Boston College Carroll School of Management senior Reynaldo Sylla was honored this month for his exceptional leadership and service. He is the 2012 recipient of the University’s Dr. Donald Brown Award, which honors a senior for his or her extraordinary contributions to the greater AHANA (African-American, Hispanic, Asian, Native American) community.
Named for the BC’s inaugural director of AHANA Student Programs, it was presented to Sylla during Black Family Weekend in April.
Sylla began volunteering in his sophomore year at the West End Boys and Girls Club. At the time, he acknowledges that he had no idea of the impact it would have—not only on the youths he worked with, but on his own personal growth.
Children in the club get used to student volunteers coming and going, says Sylla, but find it difficult to form and maintain genuine relationships because of the continual changeover from one semester to the next. Sylla decided he had a responsibility to be there as much as possible, and has continued his volunteer work there ever since.
“I was working part-time, working summers, just whenever I could,” he explains. “I was working an internship and then going from 6-10, 6-11 p.m., just to show that I am there to stay. I’m there to show them that I came from a similar situation and that college is not a stretch, getting a job is not a stretch, and that you can succeed at anything that you set your mind to.”
Sylla grew up in the Boston neighborhood of Mattapan. His Haitian-born parents brought him and his two siblings to Boston to give their children better educational opportunities, and Sylla made the most of his. Despite diversity issues, academic setbacks and the challenges of living in a low-income area, Sylla graduated from Boston College High School and was accepted to Boston College.
He made his presence known on campus in his freshman year, joining clubs such as the Haitian Association, the Multi-Cultural Leadership Experience and the Dedicated Intellectuals of the People.
The intellectual, personal and spiritual growth from this participation would lead him to volunteer at the West End Boys and Girls Club the following year, and to undergo what he calls “a tremendous learning experience, for both the kids and myself.”
He also took part in a service trip to Mississippi, which he has done three times, most recently as the trip leader.
“It’s easy to get caught in the BC bubble, and just get involved with extracurricular things on campus,” Sylla says. “But when we left Massachusetts, and left that Boston bubble, you could see how much work needs to be done in other places even within the United States.”

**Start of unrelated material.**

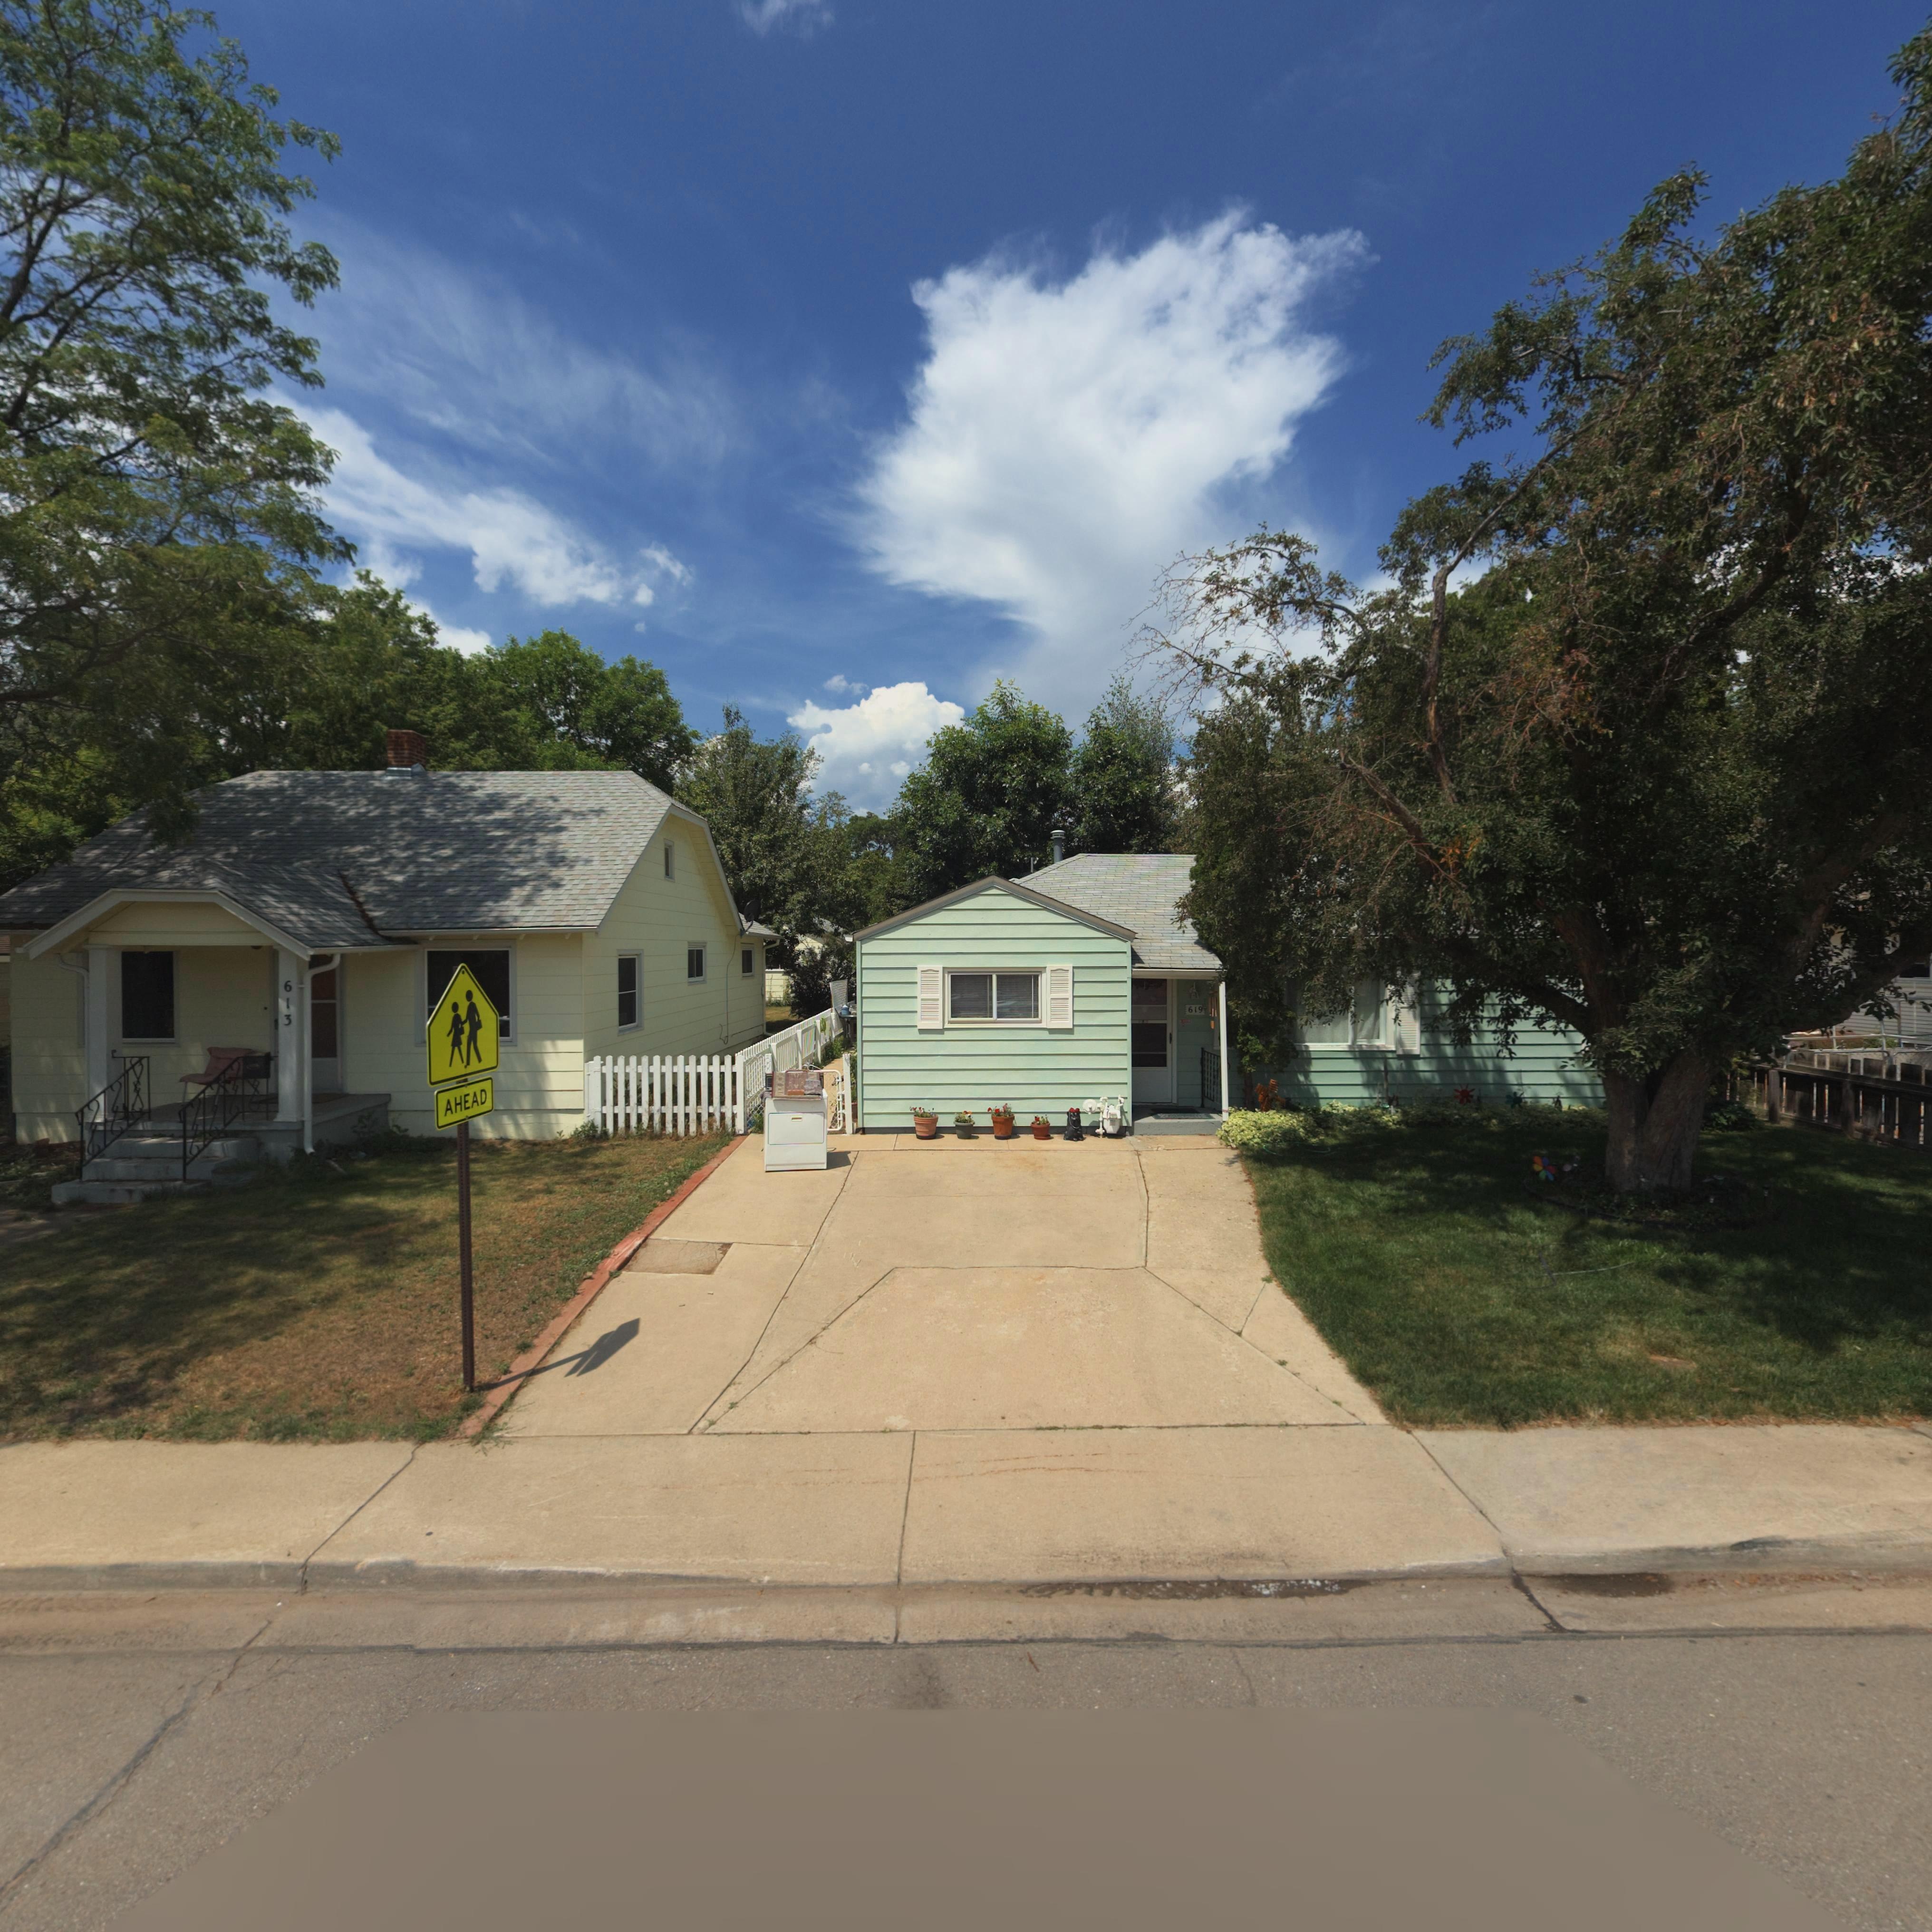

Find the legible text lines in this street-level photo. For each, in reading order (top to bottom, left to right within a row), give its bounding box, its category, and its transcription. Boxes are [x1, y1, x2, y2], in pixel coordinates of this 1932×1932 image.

[283, 979, 292, 1026] StreetNumber: 613
[1188, 1006, 1203, 1013] StreetNumber: 619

Although service has been an ongoing part of his BC life, Sylla says he didn’t realize the extent until the award presentation ceremony.
“When I was given the Dr. Brown award, they gave me a certificate that had a list of everything that I have done,” he says, “and it wasn’t until I sat back and read it that I realized that I’ve been through so much here. BC just taught me to aspire not to be great, but to do great things.”
Sylla plans on continuing his work within the community, with the goal of merging his passion for business and urban education. This fall, he will begin as a full-time business risk advisor at Deloitte & Touche LLP, as well as join the board of directors of Smith Leadership Academy, a city charter school.